▶ [To do]: Leave every picture out. Set down all the lines below exactly.

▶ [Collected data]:

● ● ● ● ●

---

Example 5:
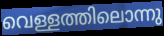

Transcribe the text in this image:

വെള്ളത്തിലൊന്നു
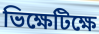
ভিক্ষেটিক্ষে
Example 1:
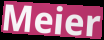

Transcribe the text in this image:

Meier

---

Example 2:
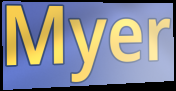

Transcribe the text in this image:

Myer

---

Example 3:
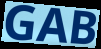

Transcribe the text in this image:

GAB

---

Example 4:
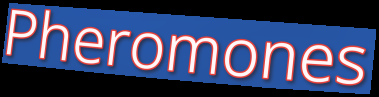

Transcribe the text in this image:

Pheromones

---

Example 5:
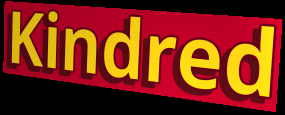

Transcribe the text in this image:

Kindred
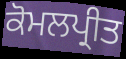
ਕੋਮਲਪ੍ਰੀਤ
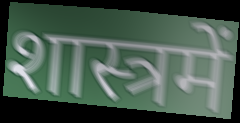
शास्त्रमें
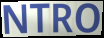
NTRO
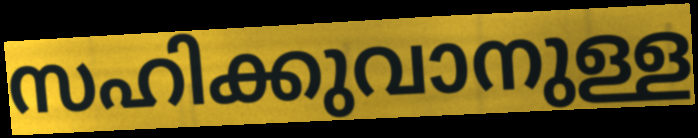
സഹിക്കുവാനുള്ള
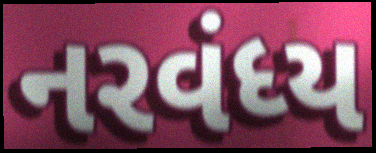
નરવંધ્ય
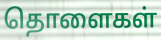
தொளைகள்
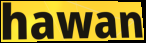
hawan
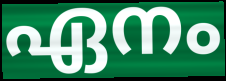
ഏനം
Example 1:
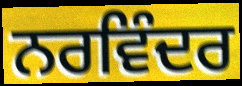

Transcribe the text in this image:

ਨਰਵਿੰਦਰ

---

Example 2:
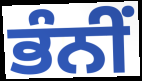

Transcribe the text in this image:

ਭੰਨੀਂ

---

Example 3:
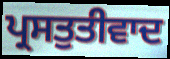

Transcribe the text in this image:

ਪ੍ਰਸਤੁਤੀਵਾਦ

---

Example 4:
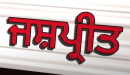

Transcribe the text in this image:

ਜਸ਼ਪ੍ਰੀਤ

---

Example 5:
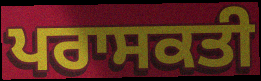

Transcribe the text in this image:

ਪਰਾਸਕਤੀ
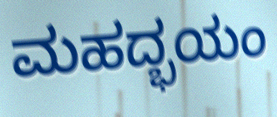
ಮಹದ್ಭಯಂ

● ● ● ● ●

▶ [Response]:
---

Example 5:

Transcribe the text in this image:

വെള്ളത്തിലൊന്നു
ভিক্ষেটিক্ষে
Example 1:

Transcribe the text in this image:

Meier

---

Example 2:

Transcribe the text in this image:

Myer

---

Example 3:

Transcribe the text in this image:

GAB

---

Example 4:

Transcribe the text in this image:

Pheromones

---

Example 5:

Transcribe the text in this image:

Kindred
ਕੋਮਲਪ੍ਰੀਤ
शास्त्रमें
NTRO
സഹിക്കുവാനുള്ള
નરવંધ્ય
தொளைகள்
hawan
ഏനം
Example 1:

Transcribe the text in this image:

ਨਰਵਿੰਦਰ

---

Example 2:

Transcribe the text in this image:

ਭੰਨੀਂ

---

Example 3:

Transcribe the text in this image:

ਪ੍ਰਸਤੁਤੀਵਾਦ

---

Example 4:

Transcribe the text in this image:

ਜਸ਼ਪ੍ਰੀਤ

---

Example 5:

Transcribe the text in this image:

ਪਰਾਸਕਤੀ
ಮಹದ್ಭಯಂ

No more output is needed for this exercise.